The historical relationship between the Netherlands and Brazil goes back more than 400 years. Dutch ships had been sailing up the Amazon River to trade from the late 16th Century, and these trading relations intensified over time, following the expansive ambitions of the Dutch West India Company- WIC. Between around 1630-1654 the WIC began to occupy the northeastern areas of Brazil, and established a colony here- known as 'Dutch Brazil', or 'New Holland'. However these ambitions were short-lived. In 1654 the WIC were defeated by the Portuguese and the Dutch colonial ambitions in Brazil came to an end.
In the 17th century Brazil was an important trading point for the WIC, especially attracted by the profits in sugar amongst other tradeable goods, and soon became involved in supplying forced labour to the large plantations, through the slave trade. This was not the only time in which the Dutch came to settle in Brazil however. In the 19th and 20th Centuries many Dutch people migrated to Brazil and founded several new settlements. Today, many of these settlements are still in use by these immigrants and their descendants, who continue to maintain links with their Dutch heritage.
Cooperation in the form of heritage activities is in fact no new phenomena between the Netherlands and Brazil. As far back as the 19th Century, an archival project was set up by Jose Duarte Pereira Hyginio, who visited the Netherlands in order to research and create a collection from manuscripts concerning Dutch Brazil.
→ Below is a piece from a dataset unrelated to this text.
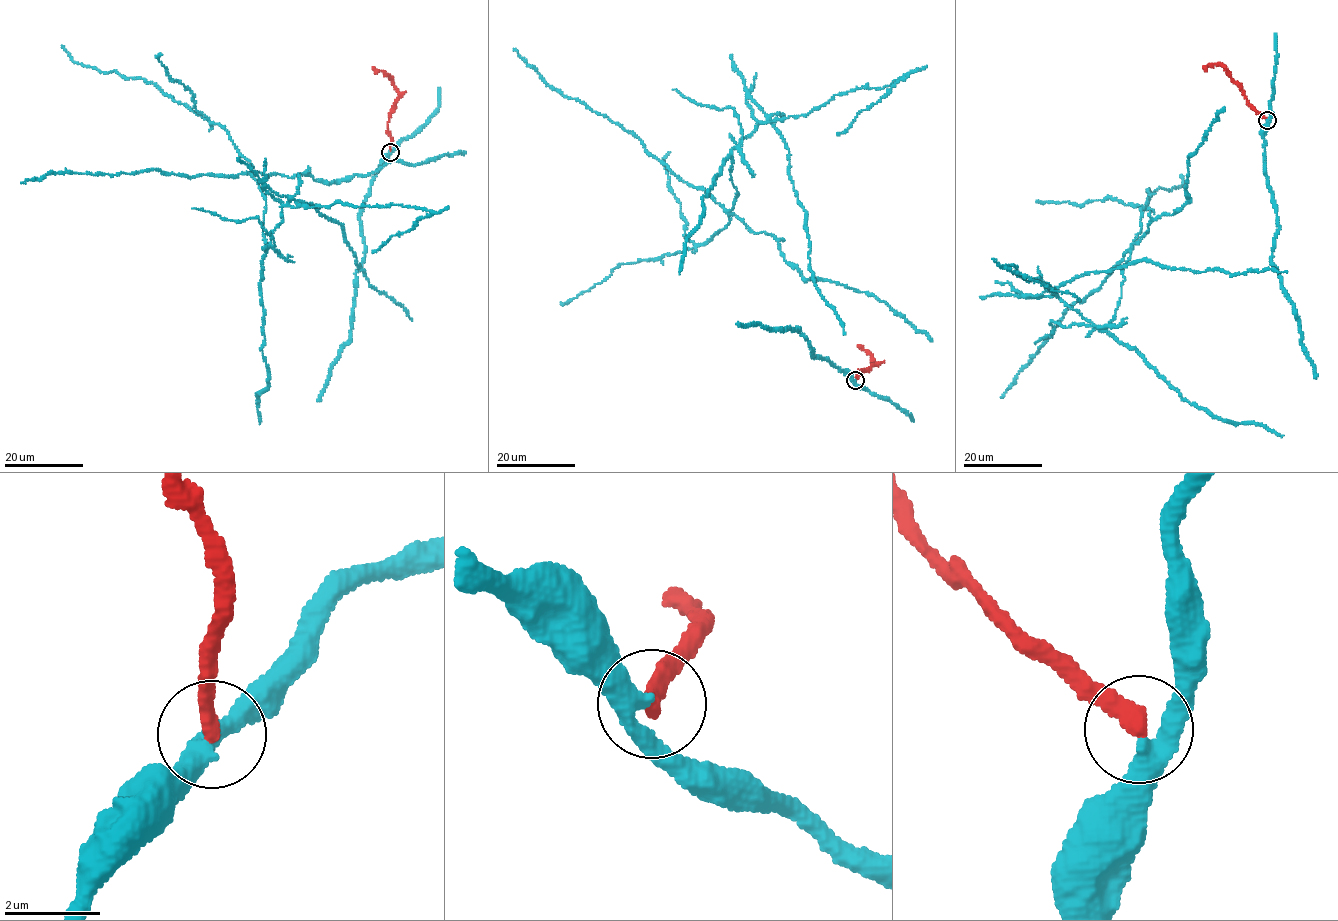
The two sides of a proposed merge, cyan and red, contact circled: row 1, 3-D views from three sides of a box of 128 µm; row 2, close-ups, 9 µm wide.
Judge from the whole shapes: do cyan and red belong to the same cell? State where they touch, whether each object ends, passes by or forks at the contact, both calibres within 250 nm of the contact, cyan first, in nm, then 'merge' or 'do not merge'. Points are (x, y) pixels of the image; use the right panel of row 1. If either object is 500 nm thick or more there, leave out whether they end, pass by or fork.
(1267, 120) | cyan passes by | red ends | 400/360 nm | do not merge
This strong and long-lasting relationship continues to this day. Brazil is one of the priority countries for the Netherlands, in relation to the Dutch Mutual Cultural Heritage Policy. In 2008 a Memorandum of Understanding was signed, committing both sides to future cooperation, collaboration and development. This framework structures the joint activities with a focus upon; increasing awareness and knowledge, preserving the existing tangible and intangible heritage, as well as creating positive social and economic impacts on education, employment, tourism and science. Four prioriy themes wer identified for cooperation within CIE heritage activities with Brazil; tangible and intangible heritage, the mutuality of mutual heritage, as well as academic cooperation and archives.
There are two main areas for joint cooperation with Brazil and CIE; Maritime Heritage and Migration Heritage, in fitting with our four core themes;
In 2011 Brazil celebrated the 'Year of Holland', with the purpose of reaffirming and reframing these historical and contemporary ties. It was within this context that the CIE organised two Heritage Days in Brazil.
The northeast of Brazil was for a short time occupied by the WIC, using Recife as their headquarters. As well as the tangible heritage left behind from the Dutch colonial settlements, plantations, mills and sunken shipwrecks relating to the WIC, there are also many other intangible elements and stories which reference the heritage of this era. These are all areas for collaboration between the two countries, which CIE have actively been involved with.
For example one of the key figures of Dutch Brazil was Johan Maurits van Nassau, who was governor of Dutch Brazil between the years of 1637-1644. During his term in office, the Dutch territory in Brazil expanded and so did Recife, undergoing major urban and architectural development. Van Nassau sponsored a large amount of public works as well as commissioning artists and scientists to document this new land. Many of these documents and paintings survive today, thus providing us with a window into what 17th Century Dutch Brazil looked like, and how it was percieved by the Europeans. Van Nassau is remembered fondly by both Brazilians and the Dutch also for his policy of tolerance. For instance he protected the Brazilian Jews, who had previously been ostracized by society, allowing them to continue practicing their religion. Van Nassau has become a central figure in Dutch-Brazilian heritage cooperation, particularly in the areas of academic research and museum exhibitions.
The WIC was a very diverse company, with soldiers and merchants from many different nationalities employed within its ranks. Their ports became multicultural hubs where different cultures and traders were brought together. Along with the WIC's trading activities also came many West Africans forced into the slave trade and indentured workers from Asia who were taken to Brazilian plantations to work. There are even records of some native Brazilians travelling back to the Netherlands with the WIC.
More recently there have been further periods of migration from the Netherlands to Brazil. At the beginning of the 20th century, as well as following the end of World World Two, many migrants left the Netherlands for Brazil to begin a new life. They were given land and founded new settlements predominantly around the southern Brazilian states, in and around Sao Paulo, Parana and Rio Grande do Sul. Many in these communities maintain Dutch customs and traditions such as growing Dutch flowers and celebrating the Sinterklaas festival for example.
In 2011 the settlement at Carambei celebrated their 100 year anniversary, this was marked with many commemorative events celebrating their joint ties to the Netherlands and Brazil.